* Tekst:
***

Buitengebied Kesteren

Status: Geconsolideerde versie
Identificatie: NL.IMRO.1740.bpKEbuitengebied-onh3
Plantype: gemeentelijke overheid/bestemmingsplan

Artikel 37 Algemene aanduidingsregels

 

37.1 Geluidzone - spoor

 

37.1.1 Algemeen

Ter plaatse van de aanduiding "geluidzone - spoor" mogen geen woningen worden gebouwd.

 

37.1.2 Bouwregels

Het bevoegd gezag kan met een omgevingsvergunning afwijken van het bepaalde in lid 37.1.1 voor de bouw van een woning indien voldaan kan worden aan de vereisten ten aanzien van "zones langs spoorwegen" in de Wet geluidhinder zoals deze wet luidt ten tijde van de terinzagelegging van het ontwerp van dit plan.

 

 

37.2 Vrijwaringszone - dijk

 

37.2.1 Algemeen

De gronden ter plaatse van de aanduiding "vrijwaringszone - dijk" dienen tevens voor:

  1. bescherming en beheer van de aangrenzende landelijke en regionale (hoofd)waterkering;

  2. werkzaamheden in het kader van de verbetering van de aangrenzende (hoofd)waterkering.

***

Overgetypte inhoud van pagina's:
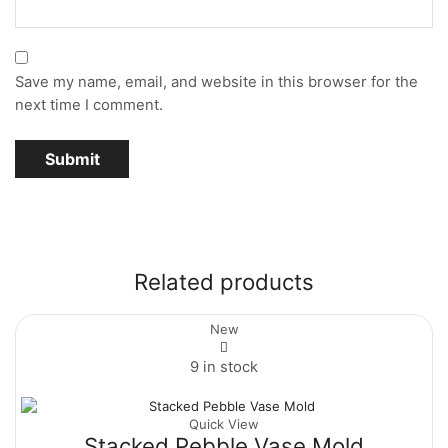
Save my name, email, and website in this browser for the
next time I comment.
Related products
New
9 in stock
Quick View
Stacked Pebble Vase Mold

***

* Vragen en opdrachten:
1/ Typ uit de tekst over Buitengebied Kesteren alles over van "Artikel 37 Algemene" tot en met "woningen worden gebouwd.".
2/ Vertaal de zin 'Ter plaatse van de aanduiding "geluidzone - spoor" mogen geen woningen worden gebouwd.' uit de tekst over Buitengebied Kesteren in het Engels.
Ga voor alles alleen uit van de tekst.

* Antwoorden per opdracht:
1/
Artikel 37 Algemene aanduidingsregels

 

37.1 Geluidzone - spoor

 

37.1.1 Algemeen

Ter plaatse van de aanduiding "geluidzone - spoor" mogen geen woningen worden gebouwd.

2/ No dwellings may be built at the location of the designation "noise zone - railway".